Exercise description -> Please list every line in the records below that contains the string "مفيد", copying each such line in full.

Information supplied ->
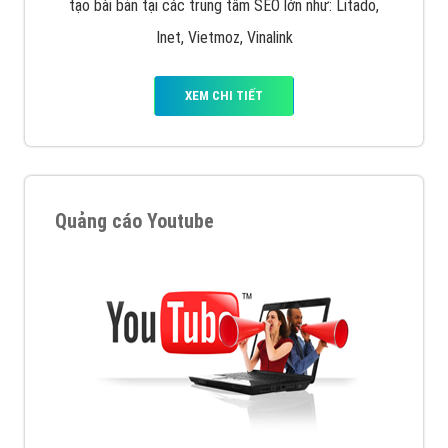
tạo bài bản tại các trung tâm SEO lớn như: Litado,
Inet, Vietmoz, Vinalink
XEM CHI TIẾT
Quảng cáo Youtube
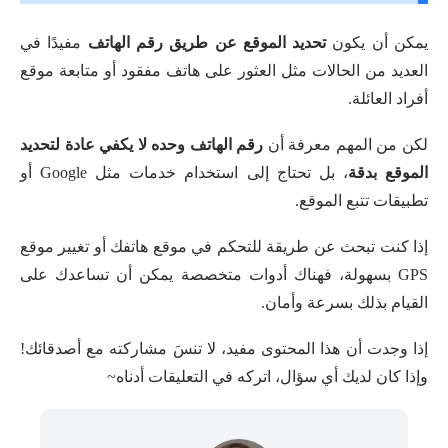
يمكن أن يكون
تحديد الموقع عن طريق رقم الهاتف
مفيدًا في
العديد من الحالات مثل العثور على هاتف مفقود أو متابعة موقع
أفراد العائلة.
لكن من المهم معرفة أن
رقم الهاتف وحده لا يكفي عادة لتحديد
الموقع بدقة
، بل تحتاج إلى استخدام خدمات مثل Google أو
تطبيقات تتبع الموقع.
إذا كنت تبحث عن طريقة للتحكم في موقع هاتفك أو تغيير موقع
GPS بسهولة، فهناك أدوات متخصصة يمكن أن تساعدك على
القيام بذلك بسرعة وأمان.
إذا وجدت أن هذا المحتوى مفيد، لا تنسَ مشاركته مع أصدقائك!
وإذا كان لديك أي سؤال، اتركه في التعليقات أدناه~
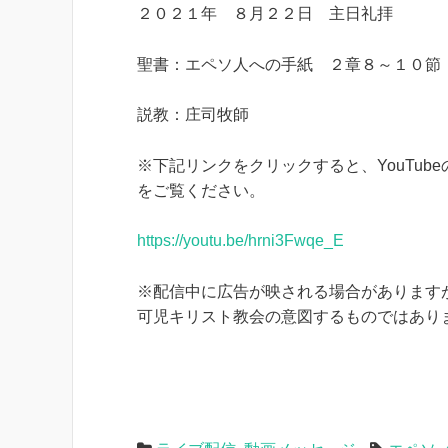
２０２１年 ８月２２日 主日礼拝
聖書：エペソ人への手紙 ２章８～１０節
説教：庄司牧師
※下記リンクをクリックすると、YouTu
をご覧ください。
https://youtu.be/hrni3Fwqe_E
※配信中に広告が映される場合がありますが
可児キリスト教会の意図するものではあり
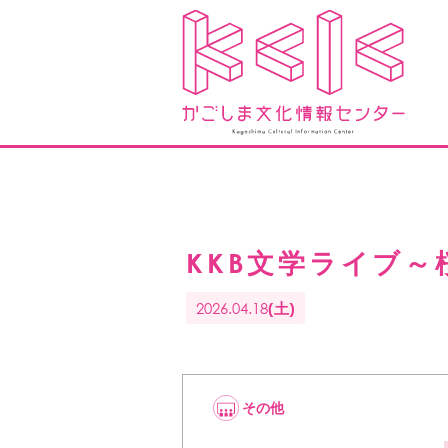
KKB文学ライブ～
2026.04.18
(土)
その他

Task solution ->
مفيدًا في
إذا وجدت أن هذا المحتوى مفيد، لا تنسَ مشاركته مع أصدقائك!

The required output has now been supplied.